The Ireland-based firm said North America now accounted for about three-quarters of its earnings and was likely to be “a key driver of future growth”.
The move is likely to add to concerns that the UK’s stock market is losing out to overseas rivals.
Reports suggest UK tech firm Arm may also list its shares in New York.
Chip designer Arm used to be a member of the FTSE 100 share index of top UK firms, but was bought by Japanese conglomerate Softbank in 2016.
Recently, Softbank has been looking to list Arm’s shares after a planned sale to US firm Nvidia fell through.
The UK government has reportedly been lobbying hard for the company to choose the London stock market.
However, Bloomberg has reported that Arm is going to reject the UK and aim to list its shares in New York later this year.
A number of takeovers of firms listed in London has increased concerns that the UK market is declining in importance, and is failing to attract fast-growing tech firms.
CRH announced its plans to change its share listing as it reported strong sales and earnings for the past year.
The company – which supplies products such as asphalt, cement and paving – saw sales climb 12% last year to $32.7bn (£27.3bn) with earnings rising 13% to $5.6bn.

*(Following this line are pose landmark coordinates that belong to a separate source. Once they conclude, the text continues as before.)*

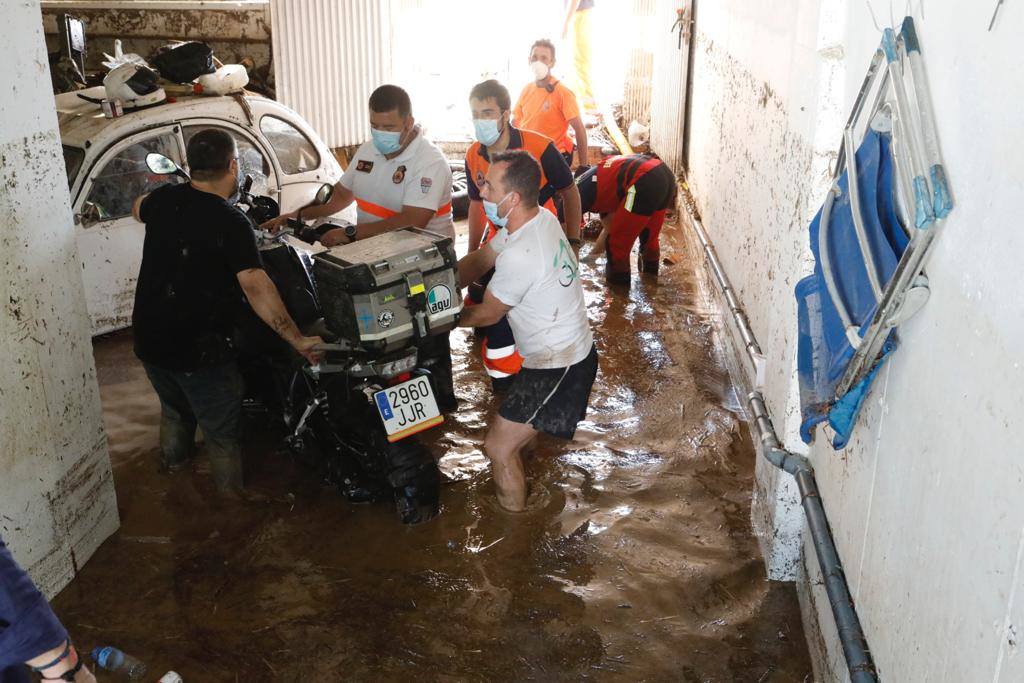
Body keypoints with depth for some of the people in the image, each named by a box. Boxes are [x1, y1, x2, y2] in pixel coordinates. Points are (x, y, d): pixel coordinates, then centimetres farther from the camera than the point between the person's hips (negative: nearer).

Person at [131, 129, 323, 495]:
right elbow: (255, 286, -31)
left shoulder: (164, 200, -3)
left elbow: (138, 209, 22)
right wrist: (297, 339, -30)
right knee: (222, 431, 11)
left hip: (149, 340, 6)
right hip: (199, 351, -6)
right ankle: (234, 497, 23)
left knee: (174, 408, 31)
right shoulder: (232, 222, -21)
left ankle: (173, 464, 51)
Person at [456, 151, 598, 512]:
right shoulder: (539, 218, -1)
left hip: (557, 366, -10)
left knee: (498, 448, -4)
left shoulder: (519, 256, -31)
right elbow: (479, 260, 8)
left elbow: (486, 314, -14)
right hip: (576, 350, 10)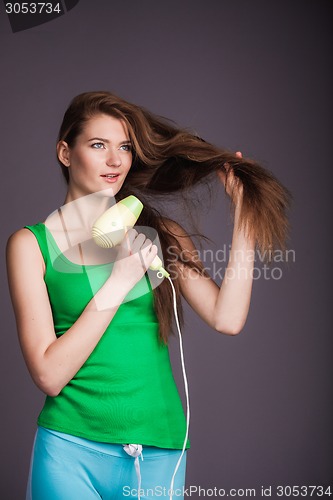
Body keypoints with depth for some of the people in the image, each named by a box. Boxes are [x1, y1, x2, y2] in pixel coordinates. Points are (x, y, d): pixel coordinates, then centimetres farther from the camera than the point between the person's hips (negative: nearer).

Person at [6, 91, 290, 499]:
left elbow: (227, 319, -9)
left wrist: (243, 208, -7)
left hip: (159, 449, 3)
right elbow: (49, 375, -10)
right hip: (72, 449, -2)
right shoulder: (31, 244, -3)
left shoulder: (162, 235, 5)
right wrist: (120, 280, -15)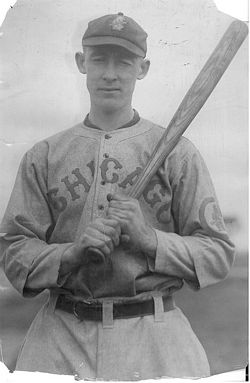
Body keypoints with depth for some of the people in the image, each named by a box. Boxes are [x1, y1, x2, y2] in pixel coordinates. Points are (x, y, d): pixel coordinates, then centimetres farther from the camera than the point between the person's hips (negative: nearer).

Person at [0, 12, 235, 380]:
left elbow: (219, 255, 1)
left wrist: (149, 238, -14)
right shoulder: (43, 156, 10)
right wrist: (72, 252, -14)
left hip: (154, 332, -1)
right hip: (63, 333, 1)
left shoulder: (178, 152, 5)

CRH said moving its main share listing to the US would bring “increased commercial, operational and acquisition opportunities” for the firm, and it would now consult its shareholders over the plans.
If CRH does decide to switch, it will be following in the footsteps of plumbing and heating product firm Ferguson which moved its main listing to the US last year.
Russ Mould, investment director at AJ Bell, said there were plenty of other companies in the FTSE 100 that could follow Ferguson and CRH.
“That’s not a good look for the London Stock Exchange,” he said.